Milhões de animais são capturados a cada ano de forma indiscriminada, com objectivos diferentes: o mais importante deles é o comércio ilegal. Entre as espécies mais procuradas pelo homem são os elefantes (o marfim de suas presas, que são feitas com ornamentos valiosos) macacos (usado para pesquisa e empresa), certos mamíferos, como lontras, leopardos e as raposas (perseguidos por suas peles), sapos (apreciados por sua carne), aves (adquiridos por colecionadores e lojas, que são negociados como aves domésticas), selos (capturado pela sua carne, pele e óleo ), répteis (caçados por suas peles ou para serem vendidos como animais de estimação), e certos peixes (capturados para aquários e decoração de um aquário.) O tráfico ilegal de animais foram colocados na categoria de espécies ameaçadas de extinção.
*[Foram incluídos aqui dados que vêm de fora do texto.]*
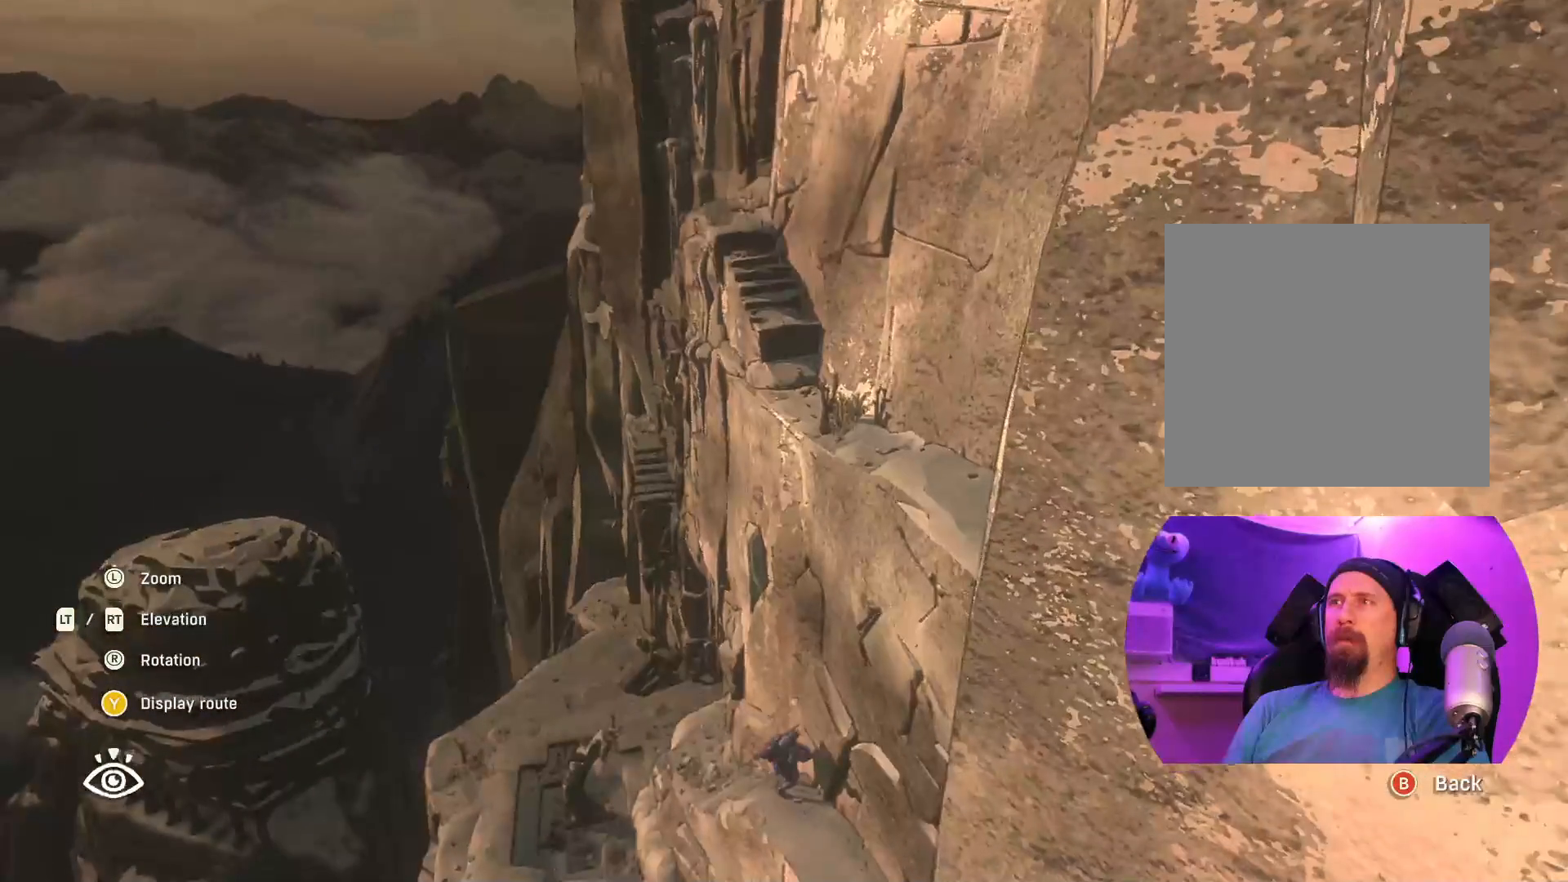
{"buttons": [], "left_stick": "center", "right_stick": "center", "events": [[150, "L1", "down"], [283, "L1", "up"]]}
Entre os indivíduos cujo uso comercial é estritamente proibido são o gorila de montanha, panda gigante, o tigre siberiano eo rinoceronte de Java, Sumatra e na Índia e preto Africano.
Atualmente, 126 países assinaram o tratado internacional CITES, que restringe o comércio de espécies. Estabeleceu as espécies que merecem atenção especial e que tenham proibido o uso comercial, entre outras regulamentações. No entanto, o comércio ilegal de animais não pode ser controlado eficazmente.
Entre as espécies mais ameaçadas do mundo são a águia imperial ibérica (apenas 150 pares de sobreviver), o tigre siberiano (existem cerca de 200 cópias), o gorila de montanha (still cerca de 600 animais).